-- start of PASSAGE GIVEN --

# Is Dubai possible for a graduating US student?



## expat2be_student (Sep 12, 2013)

Hi guys,

I'm hoping to get some feedback from some of you as I feel lost and a bit discouraged.

I am graduating with a bachelor degree in Finance from the Houston, TX this December and have been applying for jobs in Dubai/AD for the last month. I haven't heard back from any company so far. I have 1.2 years of experience as a teller and a 10 month long internship as a purchasing associate in Houston. 

Is a first career step in UAE realistic goal?

Also, I am a US citizen and single female. 

Thanks in advance


----------



## Tropicana (Apr 29, 2010)

I made a similar move few years back, and based on your profile (Finance degree, 1 yr experience as teller) I would say no* . Not unless you have looked extensively in the US and failed to find something suitable, in which case Dubai will be one of the better international options you can start looking in

* When I say no, I am not saying Dubai is not possible, rather that Dubai may not be the best choice for someone from your background at this stage


----------



## XDoodlebugger (Jan 24, 2012)

-- end of PASSAGE GIVEN --

◆ EXERCISE 1
Answer from the forum thread:
(a) What degree is the original poster about to receive?
(b) How long was the poster's internship as a purchasing associate?
(c) According to Tropicana's footnote, what is Tropicana not saying by answering "no"?
The forum thread above has no connection to the entries that follow.

-- start of DATA SUPPLIED --

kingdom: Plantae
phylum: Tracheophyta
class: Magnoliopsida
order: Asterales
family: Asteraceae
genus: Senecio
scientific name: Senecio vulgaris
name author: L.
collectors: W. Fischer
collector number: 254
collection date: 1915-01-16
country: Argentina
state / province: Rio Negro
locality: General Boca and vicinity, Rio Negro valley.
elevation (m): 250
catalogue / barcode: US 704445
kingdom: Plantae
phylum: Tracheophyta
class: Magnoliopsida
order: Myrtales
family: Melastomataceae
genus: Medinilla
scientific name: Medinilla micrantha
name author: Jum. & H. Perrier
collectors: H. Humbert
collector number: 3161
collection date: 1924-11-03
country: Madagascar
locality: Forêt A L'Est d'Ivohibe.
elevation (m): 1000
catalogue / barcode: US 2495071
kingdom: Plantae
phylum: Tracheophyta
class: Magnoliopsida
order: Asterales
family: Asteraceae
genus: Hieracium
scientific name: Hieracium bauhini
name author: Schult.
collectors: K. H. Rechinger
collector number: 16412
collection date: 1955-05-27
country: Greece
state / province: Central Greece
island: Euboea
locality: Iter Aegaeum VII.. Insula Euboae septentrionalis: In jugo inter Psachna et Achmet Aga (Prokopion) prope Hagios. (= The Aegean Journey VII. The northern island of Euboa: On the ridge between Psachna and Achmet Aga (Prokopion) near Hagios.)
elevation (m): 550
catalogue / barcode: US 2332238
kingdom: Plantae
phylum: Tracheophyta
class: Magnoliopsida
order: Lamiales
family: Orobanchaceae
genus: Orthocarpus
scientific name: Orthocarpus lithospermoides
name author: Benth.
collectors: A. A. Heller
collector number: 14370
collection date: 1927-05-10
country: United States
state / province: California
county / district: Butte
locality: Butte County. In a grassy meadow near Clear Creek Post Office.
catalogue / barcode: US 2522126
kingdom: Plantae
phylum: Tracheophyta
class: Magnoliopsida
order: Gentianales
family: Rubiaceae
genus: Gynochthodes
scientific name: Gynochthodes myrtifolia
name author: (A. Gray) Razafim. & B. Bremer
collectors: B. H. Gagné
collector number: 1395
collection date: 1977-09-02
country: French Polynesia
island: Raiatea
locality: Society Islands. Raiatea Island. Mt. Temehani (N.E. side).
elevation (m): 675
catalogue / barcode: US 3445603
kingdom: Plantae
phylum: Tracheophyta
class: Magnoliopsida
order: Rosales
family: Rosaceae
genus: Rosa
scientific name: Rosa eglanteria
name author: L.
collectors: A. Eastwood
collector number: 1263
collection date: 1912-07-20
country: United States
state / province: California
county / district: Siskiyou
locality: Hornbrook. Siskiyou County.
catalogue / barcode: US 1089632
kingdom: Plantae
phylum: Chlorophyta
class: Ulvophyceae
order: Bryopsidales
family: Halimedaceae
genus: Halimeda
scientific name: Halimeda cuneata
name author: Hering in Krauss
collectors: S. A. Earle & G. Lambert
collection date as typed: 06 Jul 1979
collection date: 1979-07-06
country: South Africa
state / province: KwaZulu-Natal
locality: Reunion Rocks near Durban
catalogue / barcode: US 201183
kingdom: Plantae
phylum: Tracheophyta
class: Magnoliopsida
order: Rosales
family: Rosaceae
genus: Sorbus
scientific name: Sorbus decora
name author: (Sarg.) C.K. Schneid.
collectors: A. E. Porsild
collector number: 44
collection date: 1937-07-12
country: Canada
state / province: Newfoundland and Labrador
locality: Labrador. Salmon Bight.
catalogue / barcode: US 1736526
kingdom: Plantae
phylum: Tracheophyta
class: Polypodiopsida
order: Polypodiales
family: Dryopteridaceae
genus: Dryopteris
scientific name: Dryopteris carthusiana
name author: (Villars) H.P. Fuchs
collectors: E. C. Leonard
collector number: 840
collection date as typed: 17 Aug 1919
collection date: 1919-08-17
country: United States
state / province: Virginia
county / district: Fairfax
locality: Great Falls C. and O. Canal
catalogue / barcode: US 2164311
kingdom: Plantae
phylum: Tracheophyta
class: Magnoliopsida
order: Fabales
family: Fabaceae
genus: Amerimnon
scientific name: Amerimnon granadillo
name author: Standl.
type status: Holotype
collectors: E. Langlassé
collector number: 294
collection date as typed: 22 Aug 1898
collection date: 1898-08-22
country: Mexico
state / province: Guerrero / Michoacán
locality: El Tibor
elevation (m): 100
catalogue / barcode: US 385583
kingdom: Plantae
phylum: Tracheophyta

-- end of DATA SUPPLIED --

◆ EXERCISE 2
Print the entries from the line containing "genus: Rosa" through the line containing "collectors: S. A. Earle & G. Lambert", both lines included, reproducing each line without changes.

◆ WRITTEN ANSWER 1
(a) A bachelor's degree in Finance.
(b) 10 months.
(c) That Dubai is not possible.

◆ WRITTEN ANSWER 2
genus: Rosa
scientific name: Rosa eglanteria
name author: L.
collectors: A. Eastwood
collector number: 1263
collection date: 1912-07-20
country: United States
state / province: California
county / district: Siskiyou
locality: Hornbrook. Siskiyou County.
catalogue / barcode: US 1089632
kingdom: Plantae
phylum: Chlorophyta
class: Ulvophyceae
order: Bryopsidales
family: Halimedaceae
genus: Halimeda
scientific name: Halimeda cuneata
name author: Hering in Krauss
collectors: S. A. Earle & G. Lambert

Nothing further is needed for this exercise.